Musik verbindet Menschen über Grenzen hinaus
Silke Hartenstein 14.08.2024 – 13:59 Uhr
24 der 96 Lehrkräfte an der Musikschule Markgräflerland stammen aus 14 Nationen wie Italien, Polen, den Niederlanden, der Türkei, Kanada, Kasachstan und Kuba.
„Wir könnten unseren Bildungsauftrag nicht erledigen ohne diese Fachkräfte“, sagt Musikschulleiter Fabian Grabert. Zu den internationalen Lehrkräften gehören auch drei Menschen, die aus der Ukraine geflüchtet sind: Tetiana Bandurchenko, Lehrkraft für Klavier, FSJ-lerin Anastasiia Kononenko und Oleksii Portenko, Lehrkraft für Posaune.
Konzertmeister in Kiew
Das Verbindende der Musik zeigt sich im Gespräch unserer Zeitung mit Oleksii Portenko. Der 42-jährige Ukrainer war 13 Jahre lang Konzertmeister und Erster Posaunist am Taras Shevchenko National Oper und Ballett Theater in Kiew.
Außerdem wohnte und unterrichtete er an der staatlichen Musikschule in Butscha – der Vorort von Kiew wurde 2022 bekannt als Ort des „Massakers von Butscha“, begangen an hunderten von Zivilisten durch Angehörige der russischen Kriegspartei.
Portenkos Ehefrau und die beiden Söhne konnten bereits im April 2022 nach Deutschland fliehen. Vier Monate später folgte Portenko ihnen nach. Sein Diplom der Nationalen Musikakademie in Kiew nahm er mit, seine Posaune überführte ein befreundeter Musiker nach Basel. Über die Musik fand die Familie eine Wohnung in Bad Krozingen, denn durch die vormaligen Auftritte des Brass-Quintetts der Akademie in Kiew zwischen Lörrach und Offenburg waren Kontakte und Beziehungen geknüpft worden. Ein Ensemble wie das Brass-Quintett hierzulande zu organisieren, ist heute ein Ziel des Posaunisten.
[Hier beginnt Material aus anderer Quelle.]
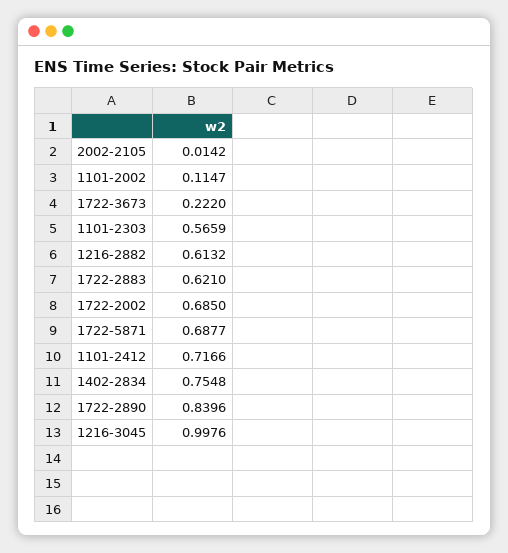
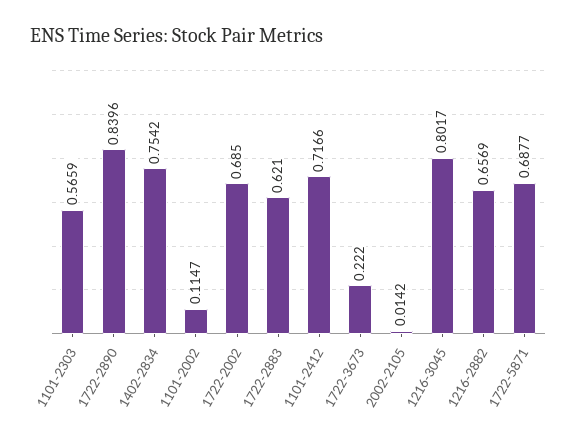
1216-2882: 0.6132 -> 0.6569
1402-2834: 0.7548 -> 0.7542
1216-3045: 0.9976 -> 0.8017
Zügig erlernte das Ehepaar die deutsche Sprache, sodann arbeitete Portenko als Fahrer in der Lebensmittelbranche. „Das war nicht meine Welt“, sagt er im nachhinein. Heute ist er Posaunist im Musikverein Schlatt und seit April 2024 Dirigent des Musikvereins Grißheim.
Dirigent in Grißheim
Im Rahmen einer Instrumentenvorstellung des Musikvereins Grißheim kam es dann zum Kontakt zur Musikschulleitung. Dort bewarb sich Portenko und wurde im April als Vertretung für einen erkrankten Musikschullehrer eingestellt. Nun pendelt er fünf Tage in der Woche nach Schliengen, Bad Bellingen, Egringen und Eimeldingen, gibt Kindern und Jugendlichen Einzelunterricht, unterrichtet Ensembles und eine Bläserklasse in Eimeldingen. Im kommenden Semester, sagt Portenko, werde er eine Bläserklasse an der Neuenburger Rheinschule aqm Grundschulstandort Grißheim unterrichten.
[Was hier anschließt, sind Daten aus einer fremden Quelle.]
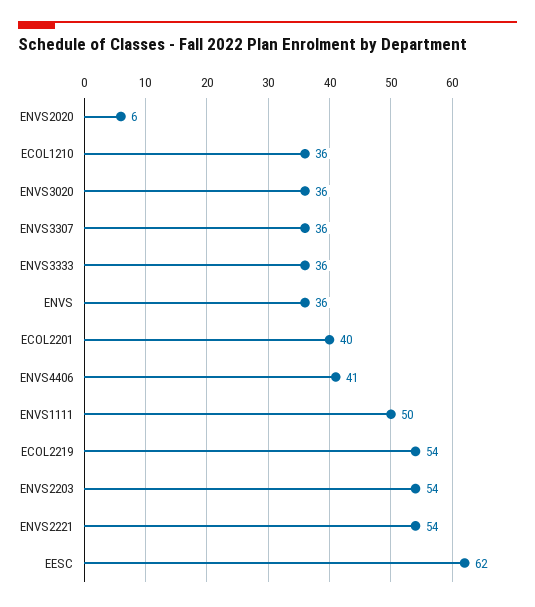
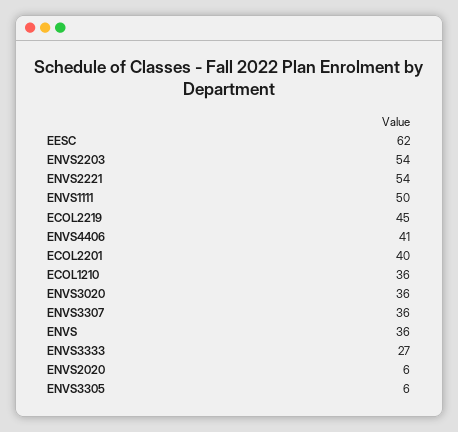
ENVS3333: 36 -> 27
ECOL2219: 54 -> 45
ENVS3305: none -> 6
Zwischen dem vormaligen Alltag in der Ukraine und dem in Deutschland gebe es viele Unterschiede, findet er. Das gelte auch für die staatlichen Musikschulen in der Ukraine und die Musikschule im Markgräflerland. In der Ukraine würden die Musikschüler ausgewählt. Dort gehörten zum Gratis-Unterricht an fünf Nachmittagen pro Woche Musik in Theorie und Praxis, drei Prüfungen pro Jahr und ein sehr leistungsorientiertes Arbeiten.
In Deutschland habe er sich anfangs schon mal gewundert: „Für mich war das überraschend, wenn Kinder ihre Musik-Hausaufgaben nicht gemacht haben. In Deutschland ist es eher Spaß als Lernen.“ Doch habe er an der hiesigen Musikschule etliche fleißige, motivierte Schüler: „Ich habe Freude daran, wenn die Kinder immer besser werden“. Gut findet er, dass hier Musikschüler anfangs auch Instrumente ausleihen könnten und dass es – anders als in der Ukraine – in nahezu jedem Ort einen Musikverein gibt: „Das ist super“.